Apropos Chauffeur. Der Semper Vivus oder Lohner-Porsche drohte diese Gilde arbeitslos zu machen. Denn eigentlich brauchte die feine Gesellschaft den Fahrer damals, um den Benzinmotor anzukurbeln. Porsche hatte auch daran gedacht: Seine beiden Einzylinder starteten die Generatoren, wenn man sie auf Dynamo-Start schaltete. Bei den Verbrennungsmotoren gab es 1900 aber ohnehin Engpässe. Weshalb Porsche zunächst ein reines Elektro-Auto baute und dann für den Hybrid Semper Vivus auf zwei De Dion-Bouton- Motoren zurückgriff.
Kommissar Zufall eilt zu Hilfe
Und auch Drescher bekam 110 Jahre später mit den Verbrennern des Lohner-Porsche wieder seine Nöte. Er fand zunächst keine Ur-Motoren. In der Not kaufte er einen Kemper-Einzylinder aus der damaligen Zeit, der als Vorlage für die Nachbauten dienen sollte. Als schließlich die fertigen Guss-Rohlinge bereitlagen, kam aber Kommissar Zufall ins Spiel. Drescher, der gern französische Teilemärkte besucht, stolperte in Straßburg über einen originalen De Dion-Bouton-Einzylinder.

Fragen –
(1) Gib den Text über den Lohner-Porsche noch einmal wieder und benenne dabei „Straßburg“ in „Paris“ um. Beginne bei den Worten „Kommissar Zufall eilt“ und höre nach „originalen De Dion-Bouton-Einzylinder.“ auf.
(2) Führe den Text über den Lohner-Porsche im Anschluss an seinen letzten Satz weiter.

Aus einem Datenbestand entnommene Datensätze –
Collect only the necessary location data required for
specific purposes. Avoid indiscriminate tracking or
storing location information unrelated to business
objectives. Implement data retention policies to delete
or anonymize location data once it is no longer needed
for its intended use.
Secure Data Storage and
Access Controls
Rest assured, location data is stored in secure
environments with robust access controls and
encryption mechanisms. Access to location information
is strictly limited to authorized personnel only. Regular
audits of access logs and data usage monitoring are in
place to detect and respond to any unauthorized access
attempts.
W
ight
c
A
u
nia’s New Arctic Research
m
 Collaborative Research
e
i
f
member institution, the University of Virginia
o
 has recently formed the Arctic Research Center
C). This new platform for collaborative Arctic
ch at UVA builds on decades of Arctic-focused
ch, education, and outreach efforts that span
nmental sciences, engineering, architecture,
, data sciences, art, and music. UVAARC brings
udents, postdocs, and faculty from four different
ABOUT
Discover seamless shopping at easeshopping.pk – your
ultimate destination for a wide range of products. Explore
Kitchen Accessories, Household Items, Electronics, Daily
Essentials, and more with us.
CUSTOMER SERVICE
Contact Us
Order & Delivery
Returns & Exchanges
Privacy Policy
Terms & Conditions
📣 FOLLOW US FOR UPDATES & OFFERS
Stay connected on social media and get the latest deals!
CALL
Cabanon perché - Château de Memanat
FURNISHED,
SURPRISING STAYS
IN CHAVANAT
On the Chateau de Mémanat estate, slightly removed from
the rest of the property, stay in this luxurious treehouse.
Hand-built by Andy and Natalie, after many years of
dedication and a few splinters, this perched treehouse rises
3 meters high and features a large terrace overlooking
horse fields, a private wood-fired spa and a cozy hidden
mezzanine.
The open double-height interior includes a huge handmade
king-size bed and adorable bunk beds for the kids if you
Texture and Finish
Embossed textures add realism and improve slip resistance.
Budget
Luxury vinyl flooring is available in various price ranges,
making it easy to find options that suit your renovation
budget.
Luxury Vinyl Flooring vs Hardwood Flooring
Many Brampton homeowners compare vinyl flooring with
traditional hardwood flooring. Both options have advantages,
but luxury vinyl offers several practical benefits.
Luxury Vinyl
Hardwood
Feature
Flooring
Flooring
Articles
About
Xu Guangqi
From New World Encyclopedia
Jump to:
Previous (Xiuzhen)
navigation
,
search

==

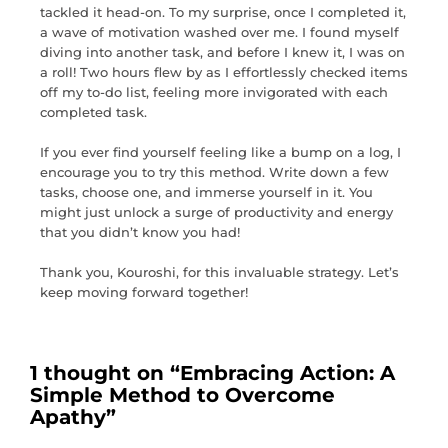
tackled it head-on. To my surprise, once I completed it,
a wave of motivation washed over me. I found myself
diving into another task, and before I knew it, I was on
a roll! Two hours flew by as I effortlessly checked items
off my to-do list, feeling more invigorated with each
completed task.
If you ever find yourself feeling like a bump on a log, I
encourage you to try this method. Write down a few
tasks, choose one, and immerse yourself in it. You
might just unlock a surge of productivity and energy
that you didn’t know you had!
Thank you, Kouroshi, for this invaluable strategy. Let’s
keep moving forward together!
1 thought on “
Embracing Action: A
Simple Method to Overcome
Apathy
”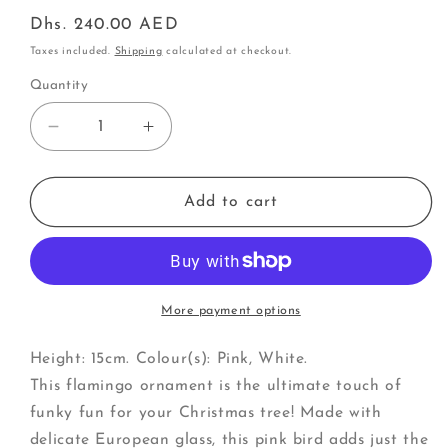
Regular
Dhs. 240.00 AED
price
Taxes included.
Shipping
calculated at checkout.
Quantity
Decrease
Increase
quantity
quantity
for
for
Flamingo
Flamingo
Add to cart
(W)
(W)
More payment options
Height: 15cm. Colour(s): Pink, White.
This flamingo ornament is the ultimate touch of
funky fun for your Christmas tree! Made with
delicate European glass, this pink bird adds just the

...

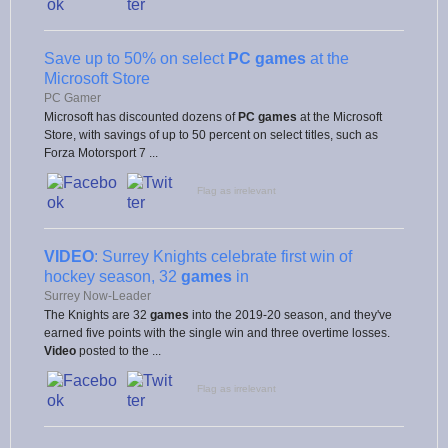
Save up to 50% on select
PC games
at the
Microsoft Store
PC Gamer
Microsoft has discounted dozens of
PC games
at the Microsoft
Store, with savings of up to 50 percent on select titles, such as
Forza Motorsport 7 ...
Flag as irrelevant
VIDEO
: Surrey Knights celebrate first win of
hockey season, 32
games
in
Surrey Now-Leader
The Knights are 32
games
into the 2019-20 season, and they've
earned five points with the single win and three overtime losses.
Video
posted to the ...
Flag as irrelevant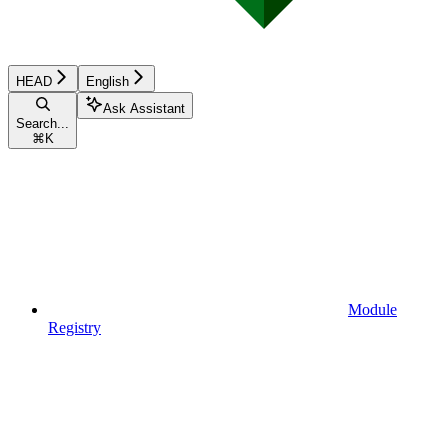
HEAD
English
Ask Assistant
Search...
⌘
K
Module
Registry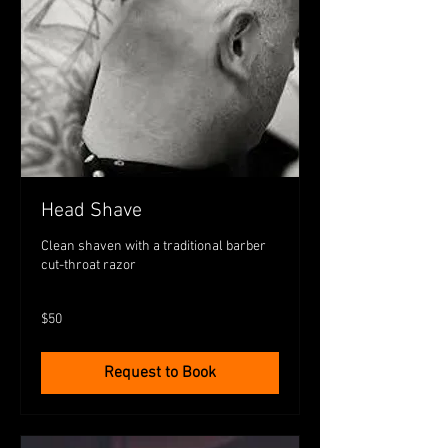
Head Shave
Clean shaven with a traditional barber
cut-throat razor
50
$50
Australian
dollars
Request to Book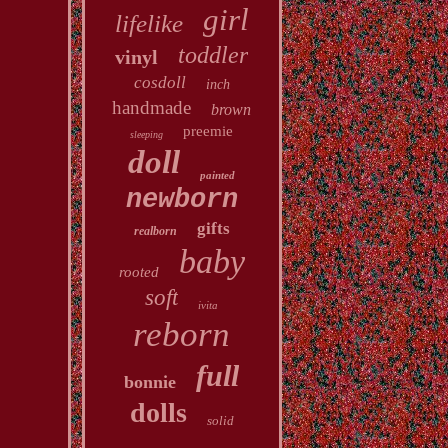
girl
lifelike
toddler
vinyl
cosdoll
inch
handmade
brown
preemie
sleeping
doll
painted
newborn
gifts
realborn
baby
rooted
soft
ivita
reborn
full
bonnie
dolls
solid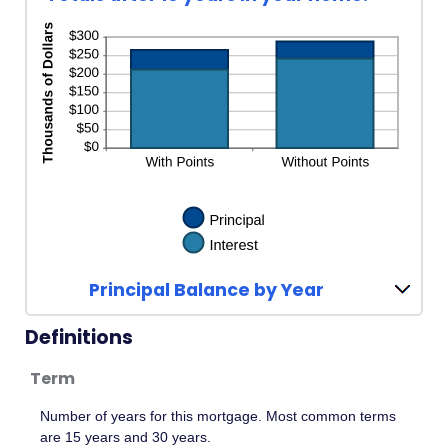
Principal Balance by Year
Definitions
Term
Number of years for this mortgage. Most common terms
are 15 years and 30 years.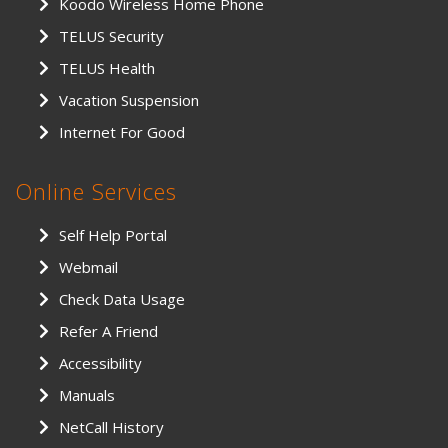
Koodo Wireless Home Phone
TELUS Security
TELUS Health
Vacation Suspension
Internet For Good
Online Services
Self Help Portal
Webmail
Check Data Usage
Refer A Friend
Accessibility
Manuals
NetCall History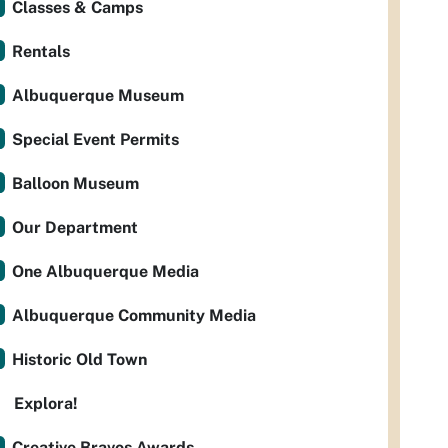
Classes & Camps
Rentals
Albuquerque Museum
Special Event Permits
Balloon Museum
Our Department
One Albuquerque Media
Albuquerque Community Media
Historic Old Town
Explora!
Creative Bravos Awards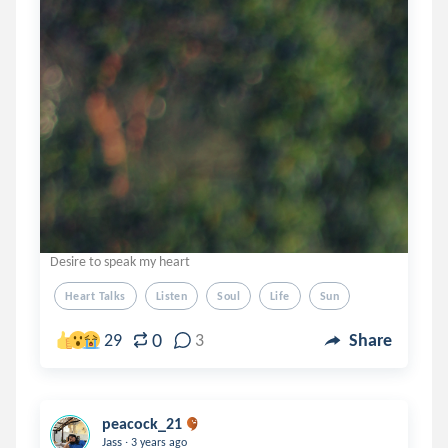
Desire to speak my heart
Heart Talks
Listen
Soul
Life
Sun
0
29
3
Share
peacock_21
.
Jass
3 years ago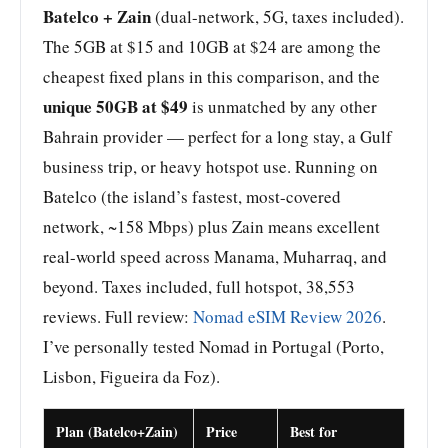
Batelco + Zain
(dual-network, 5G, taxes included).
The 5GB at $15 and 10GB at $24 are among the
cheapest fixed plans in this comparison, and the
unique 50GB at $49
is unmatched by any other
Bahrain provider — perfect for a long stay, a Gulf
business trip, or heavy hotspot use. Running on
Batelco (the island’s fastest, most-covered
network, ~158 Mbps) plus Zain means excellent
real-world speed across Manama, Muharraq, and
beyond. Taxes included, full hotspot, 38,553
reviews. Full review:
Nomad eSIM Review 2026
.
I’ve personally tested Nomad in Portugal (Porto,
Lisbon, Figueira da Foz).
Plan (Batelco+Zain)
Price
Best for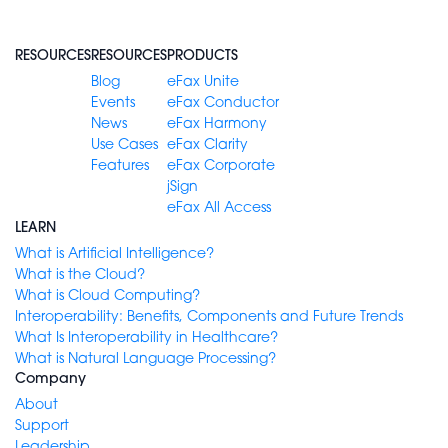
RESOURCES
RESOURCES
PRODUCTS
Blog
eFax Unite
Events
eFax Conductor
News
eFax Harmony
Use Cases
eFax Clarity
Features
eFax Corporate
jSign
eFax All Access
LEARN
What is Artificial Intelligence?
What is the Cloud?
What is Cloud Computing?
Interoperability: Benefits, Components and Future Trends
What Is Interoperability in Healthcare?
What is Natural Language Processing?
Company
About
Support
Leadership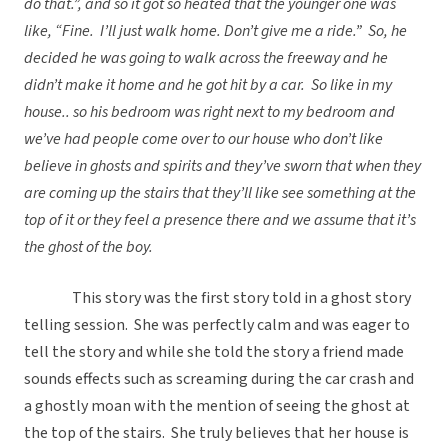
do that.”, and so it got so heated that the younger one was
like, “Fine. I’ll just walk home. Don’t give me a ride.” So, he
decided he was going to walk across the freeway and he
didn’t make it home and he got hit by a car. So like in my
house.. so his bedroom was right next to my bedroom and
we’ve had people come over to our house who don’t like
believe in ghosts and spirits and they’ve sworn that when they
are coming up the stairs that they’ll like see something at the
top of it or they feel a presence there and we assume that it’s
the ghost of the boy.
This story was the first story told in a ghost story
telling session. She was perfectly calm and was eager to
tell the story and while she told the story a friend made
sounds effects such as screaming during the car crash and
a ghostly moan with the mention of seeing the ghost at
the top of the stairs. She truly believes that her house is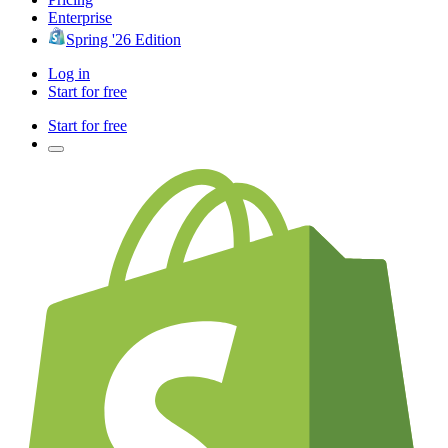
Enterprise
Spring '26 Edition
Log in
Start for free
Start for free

Antworten nacheinander –
(1)
Kommissar Zufall eilt zu Hilfe
Und auch Drescher bekam 110 Jahre später mit den Verbrennern des Lohner-Porsche wieder seine Nöte. Er fand zunächst keine Ur-Motoren. In der Not kaufte er einen Kemper-Einzylinder aus der damaligen Zeit, der als Vorlage für die Nachbauten dienen sollte. Als schließlich die fertigen Guss-Rohlinge bereitlagen, kam aber Kommissar Zufall ins Spiel. Drescher, der gern französische Teilemärkte besucht, stolperte in Paris über einen originalen De Dion-Bouton-Einzylinder.

(2)
Und der zweite? Den fand Klaus Bischof, der Leiter des mobilen Porsche-Museums, nach einem Goodwood-Wochenende im englischen Alfold bei Austin Parkinson, der neben einem Komplettmotor auch noch ein paar nützliche Ersatzteile für den Lohner-Porsche lieferte. Die beiden Einzylinder sitzen jetzt fein rausgeputzt vor den Fond-Passagieren und laden die Generatoren unter der Fahrerbank.
Erste Vierradbremse der Geschichte im Lohner-Porsche
Unter den Passagieren befinden sich im gefederten Holzkasten des Lohner-Porsche auch die beiden Batterie-Pakete: 44 Blei-Gel-Zellen, die aus dem Gabelstablerbau stammen und insgesamt 88 Volt leisten. Der Fahrer des Semper Vivus hat kein Gaspedal. Beschleunigt wird über einen rechts neben dem Fahrersitz stehenden Fahrhebel, der in einer feinen Kulisse bewegt wird. „Ziffern und Buchstaben entsprechen der damaligen Schreibweise“, verrät Drescher. Es gibt drei Fahrstufen. Dazu eine Bremsstufe, die Neutralstellung und einen Rückwärtsgang, bei dem der Anker einfach umgepolt wird.
Die eigentliche Steuerzentrale sitzt direkt unter dem Fahrer: eine Schaltwalze oder, neudeutsch, ein Controller. Der Semper Vivus war beim Antrieb und der Verzögerung ein Pionier. Es gab die Elektrobremse an den Vorderrädern und breite Lederbremsbänder an den riesigen Vollgummi-Hinterrädern. Die erste Vierradbremse der Geschichte. Dazu eine Handbremse mit schmalen Lederbändern und das so genannte „Gesperr“, Sperrklinken an den Hinterrädern, um ein Zurückrollen am Berg zu verhindern.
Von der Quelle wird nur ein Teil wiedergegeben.